Back in October 2019 we launched an appeal to purchase two very special pieces of land on the Isle of Wight, both with huge potential to help wildlife flourish. Thanks to a kind gift in the Will of Gwendolen Bunce, a local Island resident, we already had a contribution towards the purchase price. We urgently needed to raise £245,000 to complete the purchase and to give us the funds to carry out the necessary management work. We were delighted when we exceeded this target just before Christmas

Land Purchase Area Map

This 124 acre nature reserve covers the sites of Parsonage Farm, Hill Heath and Martin’s Wood. We renamed it Newchurch Moors to mark a new chapter of this site being managed as a single landscape. Moor is an old English word for swamp and fen, it has been used on the Island to describe this type of habitat right up until the 19th century, so we feel the name acknowledges the historic landscape and the location. The nature reserve sits in the Eastern Yar valley, which is a real focus area for the Trust and we have big ambitions here. The purchase of Parsonage Farm and Hill Heath were vital pieces of the jigsaw which enabled this larger landscape to take shape.

Newchurch Moors
RS2875_Purple-loosestrife, Purple-loosestrife Family, Linda Priestley-lpr

The habitats across the site are woodland, relic wood pasture, grassland, floodplain meadows and fen.
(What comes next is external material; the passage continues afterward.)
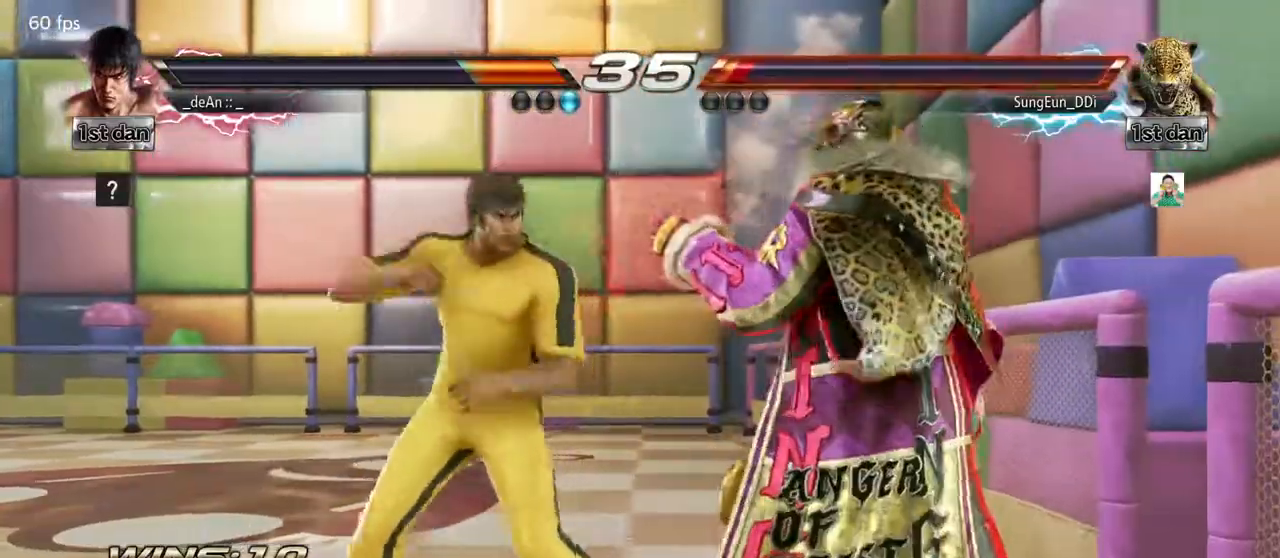
{"buttons": [], "left_stick": "center", "events": [[283, "SQUARE", "down"], [400, "SQUARE", "up"]]}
There is already plenty of wildlife here, such as barn owl, water vole, dragonflies and orchids, and with careful management we will be looking to improve and diversify each of the habitats, allowing even more wildlife to use the site. This spring Trust staff at the site saw good numbers of dragon flies, orange tip butterflies and also heard cuckoo.

Site update (Summer 2020)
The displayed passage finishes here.